Punky's Diary – a Friend's Experiences, collected by Selbryth.
January 15, 2007
Hey, it's me, Punky again!
From the last time it was me and this cute girl Stevie from work. Well, we spent Christmas together, totally humping our brains out over the vacation, but then she had this family thing where her uncle wasn't feeling well over on the East Coast and she left.
Then she found another job and we sorta split up.
Had to.
I mean, we did some hot-chat online and stuff, but, long-story-short, she found someone else, and so there I was, alone again.
Which, what the fuck, is normal for me.
So anyhow, I dyed my hair jet-black again, let it grow, and then ordered a bunch of new dildos and vibrators from this online place. I'm back at work doing the normal shit, but the afterhours stuff—well, a girl's gotta do what she's gotta do.
And so I did. I did it a
lot.
I mean, okay seriously? I had no freaking idea I'd been that pent up. My dildos came in FedEx and it was this huge box, that was sorta embarrassing to sign for, but nobody knew what it was. I took it home, opened it, and about four hours later I was just coming back to consciousness because I'd tried out four of the things and they'd all melted my brains totally out.
Especially the double one—double-fucked and melted.
But enough about my anal fixations and shit.
Anyway, I sorta expected my insides to explode (just not so fucking much), and so I'd laid down a towel to soak up anything that came out. The towel was totally dripping. I picked it up and stuff was just dripping in a puddle on the floor. I guess that's Stevie's fault, really. At least I blame her because she's not around, but...I really got into squirting while I was with her, and now it was happening just about every time.
So I clean up and throw the towel in the bathtub so I can rinse it out when I shower (which I wasn't planning on doing because I sorta liked the smell I had all over me), and so I come back out and flip on the television and there's this commercial about yoga or something. You know, one of those cheap late night commercials where the lighting and the video quality is totally fucked up?
But I was watching these people looking all calm and happy and smiling and shit so I wrote the number down. I mean, I'm thinking I really need a change, you know? Get some culture and crap and do something spiritual.
Next day I call the number and get the address and I go down (since it's Saturday), and a guy and a chick come out to greet me and they're wearing these loose cotton clothes and look all East Indian and stuff, so I'm thinking Way Fucking Cool, and sign up for classes.
And the first one was like right now, so they take me back to the dressing room and I get cool looking clothes like they do (of course my hair is totally Gothic and stuff, but what the fuck, right?), but I put my street clothes in a locker and I'm totally naked except for these duds, and then I'm following them out to the main Meditation Chamber.
Which had like elephant looking statues with humanish faces and this other one with like fifty arms and stuff.

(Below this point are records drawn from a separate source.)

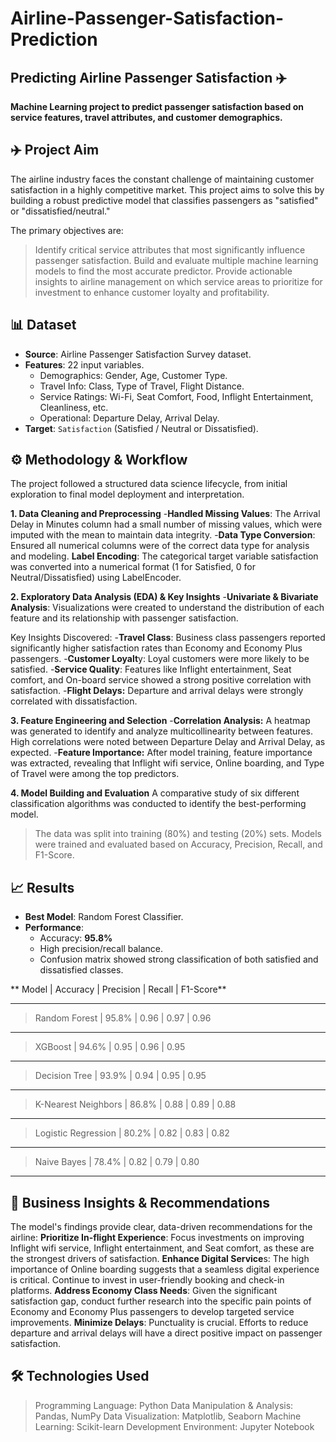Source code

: # Airline-Passenger-Satisfaction-Prediction
## Predicting Airline Passenger Satisfaction ✈️
**Machine Learning project to predict passenger satisfaction based on service features, travel attributes, and customer demographics.**

## ✈️ Project Aim
The airline industry faces the constant challenge of maintaining customer satisfaction in a highly competitive market. This project aims to solve this by building a robust predictive model that classifies passengers as "satisfied" or "dissatisfied/neutral."

The primary objectives are:
> Identify critical service attributes that most significantly influence passenger satisfaction.
> Build and evaluate multiple machine learning models to find the most accurate predictor.
> Provide actionable insights to airline management on which service areas to prioritize for investment to enhance customer loyalty and profitability.

## 📊 Dataset
- **Source**: Airline Passenger Satisfaction Survey dataset.  
- **Features**: 22 input variables.  
  - Demographics: Gender, Age, Customer Type.  
  - Travel Info: Class, Type of Travel, Flight Distance.  
  - Service Ratings: Wi-Fi, Seat Comfort, Food, Inflight Entertainment, Cleanliness, etc.  
  - Operational: Departure Delay, Arrival Delay.  
- **Target**: `Satisfaction` (Satisfied / Neutral or Dissatisfied).  

## ⚙️ Methodology & Workflow
The project followed a structured data science lifecycle, from initial exploration to final model deployment and interpretation.

**1. Data Cleaning and Preprocessing**
-**Handled Missing Values**: The Arrival Delay in Minutes column had a small number of missing values, which were imputed with the mean to maintain data integrity.
-**Data Type Conversion**: Ensured all numerical columns were of the correct data type for analysis and modeling.
**Label Encoding**: The categorical target variable satisfaction was converted into a numerical format (1 for Satisfied, 0 for Neutral/Dissatisfied) using LabelEncoder.

**2. Exploratory Data Analysis (EDA) & Key Insights**
-**Univariate & Bivariate Analysis**: Visualizations were created to understand the distribution of each feature and its relationship with passenger satisfaction.

Key Insights Discovered:
-**Travel Class**: Business class passengers reported significantly higher satisfaction rates than Economy and Economy Plus passengers.
-**Customer Loyalt**y: Loyal customers were more likely to be satisfied.
-**Service Quality**: Features like Inflight entertainment, Seat comfort, and On-board service showed a strong positive correlation with satisfaction.
-**Flight Delays:** Departure and arrival delays were strongly correlated with dissatisfaction.

**3. Feature Engineering and Selection**
-**Correlation Analysis:** A heatmap was generated to identify and analyze multicollinearity between features. High correlations were noted between Departure Delay and Arrival Delay, as expected.
-**Feature Importance:** After model training, feature importance was extracted, revealing that Inflight wifi service, Online boarding, and Type of Travel were among the top predictors.

**4. Model Building and Evaluation**
A comparative study of six different classification algorithms was conducted to identify the best-performing model.
> The data was split into training (80%) and testing (20%) sets.
> Models were trained and evaluated based on Accuracy, Precision, Recall, and F1-Score.


## 📈 Results

- **Best Model**: Random Forest Classifier.  
- **Performance**:  
  - Accuracy: **95.8%**  
  - High precision/recall balance.  
  - Confusion matrix showed strong classification of both satisfied and dissatisfied classes.
 
**    Model           |  Accuracy  | Precision | Recall  | F1-Score**
_________________________________________________________________
> Random Forest       |  95.8%     | 0.96      | 0.97    |  0.96
_________________________________________________________________
> XGBoost             |  94.6%     | 0.95      |  0.96   |  0.95
_________________________________________________________________
> Decision Tree       |  93.9%     | 0.94      | 0.95    | 0.95
_________________________________________________________________
> K-Nearest Neighbors |  86.8%     | 0.88      | 0.89    | 0.88
__________________________________________________________________
> Logistic Regression | 80.2%      | 0.82      |  0.83   |  0.82
__________________________________________________________________
> Naive Bayes         |  78.4%     |  0.82     |  0.79   |  0.80
 _________________________________________________________________

## 📌 Business Insights & Recommendations
The model's findings provide clear, data-driven recommendations for the airline:
**Prioritize In-flight Experience**: Focus investments on improving Inflight wifi service, Inflight entertainment, and Seat comfort, as these are the strongest drivers of satisfaction.
**Enhance Digital Service**s: The high importance of Online boarding suggests that a seamless digital experience is critical. Continue to invest in user-friendly booking and check-in platforms.
**Address Economy Class Needs**: Given the significant satisfaction gap, conduct further research into the specific pain points of Economy and Economy Plus passengers to develop targeted service improvements.
**Minimize Delays**: Punctuality is crucial. Efforts to reduce departure and arrival delays will have a direct positive impact on passenger satisfaction.

## 🛠️ Technologies Used
> Programming Language: Python
> Data Manipulation & Analysis: Pandas, NumPy
> Data Visualization: Matplotlib, Seaborn
> Machine Learning: Scikit-learn
> Development Environment: Jupyter Notebook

It smells like the 60s or something because there's incense burning and it's all quiet.
Then this other girl comes up grinning and she sits me down and shows me how to sit. You know, that cross-legged thing. I loved it because it made my back straighten and it felt really good, but though some of the other new people (you could tell because their clothes still had creases and were starchy like mine were), were having problems getting their legs crossed like you're supposed to, I didn't have any problem.
Why?
Because sometimes I sit like this when I'm, uh...doing other stuff, is why, you know? Instead of having one foot over on top of the opposite thigh though, my way is where one foot is actually under you, and if you're a chick you know
where
under me I mean.
So I get settled in and then we all close our eyes—there's about 50 people there—and about half are doing the Full Lotus position—both feet crossed and on top of the thigh—and half were doing the Half Lotus like I was—one foot over, one under.
So then we're all breathing in and out real slow and the teacher's telling us about where to focus our thoughts and to not have thoughts or some such shit like that, and then this weird thought just pops into my head.

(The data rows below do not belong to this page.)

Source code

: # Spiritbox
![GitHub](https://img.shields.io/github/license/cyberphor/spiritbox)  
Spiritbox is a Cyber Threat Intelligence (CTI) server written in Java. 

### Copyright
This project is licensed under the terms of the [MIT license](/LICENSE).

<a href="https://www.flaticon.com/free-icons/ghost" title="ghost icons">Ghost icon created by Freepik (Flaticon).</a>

God, that chick was so totally hot!
This was referring to the girl who'd helped me sit.
Cute! So cute! What a sweet face! But so totally hot! Cute hands and feet and...she would look so hot naked!
So since I wanted to have some class and not get all wrapped up in shit like I normally do, I tried to blank my mind out like they were telling us to do.
Cute yoga-lady without any clothes on at all. No underwear, nothing. All natural and pretty and with her eyes closed, meditating! And I would just...
Then I hear something weird. We're all breathing in unison, in and out real slow, but I hear a different kind of breath. Like really fast. Like a chick...well, gasping softly!
So even though you're not supposed to, I opened one eye just a slit and glanced around. I'm still breathing so I'd fit in, but I turn my head a little bit and see her—the yoga-lady! And she is so totally darling and adorable and cuter than shit. I almost expected her to see me looking and come over and slap me or something—not that she's supposed to be doing a violent thing in a meditation place—but when I see her, she's not looking at me, but at this other yoga-chick.
And I'm going WTF, you know?
And not only that, but as I'm peeking, her mouth (the first yoga-girl) falls open and her eyes go blank and I figure she's in some meditational upper realm or some shit so she is allowed to have her eyes open, but her mouth falls open like I say and she moans.